Phenomics, transcriptomics and metabolomics for identifying concentration-dependent chemical interactions and understanding the mechanistic basis of the mixture toxicity
Conference contribution, 2019
The prevalence of mixtures of synthetic and natural chemicals in the environment is a growing concern for public health and environmental effects. Currently, most chemical legislations are based on the risk assessments carried out on individual substances and theoretical estimates of combination effect. However, exposure to multi-component mixtures may stimulate unpredicted overall toxic responses due to interactions, where interactions were scored as deviations from the independent action model. In our project, we investigated the frequency and magnitude of interactions in mixtures of five compounds - NaCl, HgCl2, paraquat, rapamycin, clotrimazole - with relatively known specific mode of action. Growth effects by all-combination pair-wise mixtures spanning a wide concentration range were investigated by employing high-resolution yeast phenomics. The baker’s/brewer’s yeast Saccharomyces cerevisiae and the marine yeast Debaryomyces hansenii are used in this study to identify evolutionary conserved mixture effects, with the aim to identify generic responses of relevance to a vast array of organisms.
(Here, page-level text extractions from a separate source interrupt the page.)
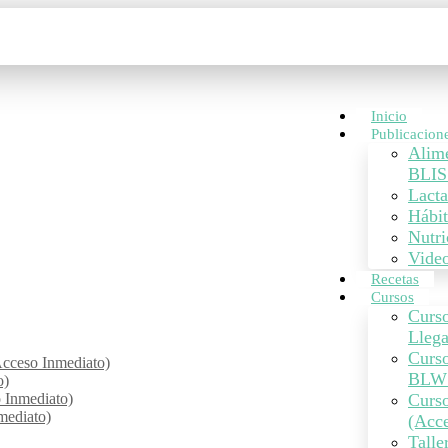
Inicio
Publicacion
Alim
BLIS
Lacta
Hábit
Nutri
Vide
Recetas
Cursos
Curso
Lleg
Curs
cceso Inmediato)
BLW 
o)
o Inmediato)
Curso
mediato)
(Acce
Talle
Our results clearly show that both synergistic and antagonistic relationships exist among the tested chemicals and some of these relationships are concentration-dependent. Evolutionary conserved interactions on the level of rate of growth were found for salt and rapamycin (synergy) as well as for salt and paraquat (antagonism). The mechanistic basis of the chemical interactions identified in our study was investigated by transcriptomics and metabolomics. As one example, we observed that several genes with symporter activity and with cation transmembrane transporter activity is downregulated in salt plus paraquat mixtures, while the expression of genes that are related to cofactor-dependent metabolic pathways is stimulated. We believe that the repression of symporter and ion transmembrane transport activity reduces paraquat entry to the yeast cells and thereby reduces its toxic response when combined with salt. On the other hand, upregulation of several of the genes (such as PGI1, PFK1, FBA1, and CDC19) related to cofactor-dependent metabolic pathways boost yeast fermentative activity. Since paraquat induces the production of reactive oxygen species (ROS) via respiration, a shift from aerobic respiration to anaerobic fermentation can reduce formation of ROS, thus reduces oxidative stress by paraquat.